#817

A photon checked into a hotel, the staff asked “Hello Mr. Photon, can I help you with your bags?” The photon replied, “No thanks, I’m traveling light.”

#47

Two peanuts walked down the street. One of them was a salted

#29

The first rule of Alzheimer’s club, is don’t talk about chess club

#415

I went to a busy pub last night dressed as a tennis ball.
I got served straight away.

#547

I heard that Oxygen and Magnesium got together and I was like… “OMg”

#859

Woke up on the ground last night, must have fell asleep​.

#102

I called the vet to complain about a bill. He just put the phone down.
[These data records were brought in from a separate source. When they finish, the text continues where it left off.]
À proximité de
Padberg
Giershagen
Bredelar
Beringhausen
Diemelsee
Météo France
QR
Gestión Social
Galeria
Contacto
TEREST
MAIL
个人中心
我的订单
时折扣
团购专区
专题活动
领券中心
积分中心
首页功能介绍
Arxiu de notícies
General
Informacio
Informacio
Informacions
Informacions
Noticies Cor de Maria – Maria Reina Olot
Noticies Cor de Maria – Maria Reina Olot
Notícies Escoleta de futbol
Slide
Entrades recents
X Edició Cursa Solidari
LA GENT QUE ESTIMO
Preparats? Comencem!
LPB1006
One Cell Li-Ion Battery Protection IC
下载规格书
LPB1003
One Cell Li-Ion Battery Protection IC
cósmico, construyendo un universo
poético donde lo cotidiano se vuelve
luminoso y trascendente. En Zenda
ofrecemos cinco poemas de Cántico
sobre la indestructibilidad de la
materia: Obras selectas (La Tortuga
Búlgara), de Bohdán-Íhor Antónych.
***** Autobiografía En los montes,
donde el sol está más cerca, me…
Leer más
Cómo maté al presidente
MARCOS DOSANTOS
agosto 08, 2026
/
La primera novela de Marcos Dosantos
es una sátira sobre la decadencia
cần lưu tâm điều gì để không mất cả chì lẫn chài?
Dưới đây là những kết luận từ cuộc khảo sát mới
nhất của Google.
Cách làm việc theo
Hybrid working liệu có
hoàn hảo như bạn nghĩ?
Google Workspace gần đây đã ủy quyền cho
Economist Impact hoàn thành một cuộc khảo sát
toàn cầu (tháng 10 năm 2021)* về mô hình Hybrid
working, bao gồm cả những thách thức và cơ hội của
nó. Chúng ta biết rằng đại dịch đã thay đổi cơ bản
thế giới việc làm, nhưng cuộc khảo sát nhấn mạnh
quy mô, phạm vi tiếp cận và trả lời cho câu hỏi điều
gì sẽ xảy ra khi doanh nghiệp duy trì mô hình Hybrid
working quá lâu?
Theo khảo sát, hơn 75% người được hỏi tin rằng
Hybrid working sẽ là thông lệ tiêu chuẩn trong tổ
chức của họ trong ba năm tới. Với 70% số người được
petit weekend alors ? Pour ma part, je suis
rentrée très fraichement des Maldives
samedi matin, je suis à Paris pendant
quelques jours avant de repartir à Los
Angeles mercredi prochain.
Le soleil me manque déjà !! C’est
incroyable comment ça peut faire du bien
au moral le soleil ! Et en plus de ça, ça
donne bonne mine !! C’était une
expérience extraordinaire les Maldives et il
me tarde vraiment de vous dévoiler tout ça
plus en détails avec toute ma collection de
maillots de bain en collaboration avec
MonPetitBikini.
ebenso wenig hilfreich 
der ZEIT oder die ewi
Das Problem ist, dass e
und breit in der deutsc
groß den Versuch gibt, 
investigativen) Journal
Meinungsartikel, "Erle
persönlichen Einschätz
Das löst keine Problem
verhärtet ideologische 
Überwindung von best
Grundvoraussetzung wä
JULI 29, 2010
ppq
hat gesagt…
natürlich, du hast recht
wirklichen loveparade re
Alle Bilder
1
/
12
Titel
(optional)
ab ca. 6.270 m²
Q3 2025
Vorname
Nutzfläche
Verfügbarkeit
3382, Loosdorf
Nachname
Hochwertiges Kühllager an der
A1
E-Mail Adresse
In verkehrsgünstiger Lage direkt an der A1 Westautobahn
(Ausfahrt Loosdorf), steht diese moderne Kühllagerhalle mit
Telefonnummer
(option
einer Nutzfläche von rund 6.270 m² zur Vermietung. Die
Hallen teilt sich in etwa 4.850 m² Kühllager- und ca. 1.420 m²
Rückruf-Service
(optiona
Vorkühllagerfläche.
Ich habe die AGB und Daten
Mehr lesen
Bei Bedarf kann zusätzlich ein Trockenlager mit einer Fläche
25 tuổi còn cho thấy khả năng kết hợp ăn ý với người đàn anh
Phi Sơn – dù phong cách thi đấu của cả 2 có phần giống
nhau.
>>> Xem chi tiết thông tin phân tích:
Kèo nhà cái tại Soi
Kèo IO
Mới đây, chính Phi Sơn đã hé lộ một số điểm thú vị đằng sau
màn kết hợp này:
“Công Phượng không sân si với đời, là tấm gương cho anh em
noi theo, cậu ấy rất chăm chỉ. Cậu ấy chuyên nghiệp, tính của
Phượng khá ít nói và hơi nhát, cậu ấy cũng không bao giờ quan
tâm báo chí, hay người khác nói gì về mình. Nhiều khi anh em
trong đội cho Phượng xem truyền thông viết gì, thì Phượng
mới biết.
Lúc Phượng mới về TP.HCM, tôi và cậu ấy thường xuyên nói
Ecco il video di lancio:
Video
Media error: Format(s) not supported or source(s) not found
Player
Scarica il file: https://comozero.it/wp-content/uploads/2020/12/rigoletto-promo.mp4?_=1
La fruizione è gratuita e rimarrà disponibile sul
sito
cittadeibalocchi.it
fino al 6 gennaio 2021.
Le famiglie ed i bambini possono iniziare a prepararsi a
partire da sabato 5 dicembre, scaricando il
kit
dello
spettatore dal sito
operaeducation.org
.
As quickly and humanely as possible.

#233

I still remember the day the scented candle shop I worked at burned to the ground.

Everyone was so calm…..

#403

It puzzles me that a bra is singular and panties are plural.

#207

I saw an ad for burial plots, and thought to myself this is the last thing I need.

#114

Our cat coughed up furballs all over the carpet. I wouldn’t mind but Furballs was our hamster.

#872

What did the hat say to the hat rack?
You stay here I’m going on a head

#595

My girlfriend and I often laugh about how competitive we are. But I laugh more.

#354

Sometimes I tuck my knees into my chest and lean forward. That’s just how I roll.

#204

Doctor, I feel like a wigwam and a teepee. Trouble is, you’re too tense.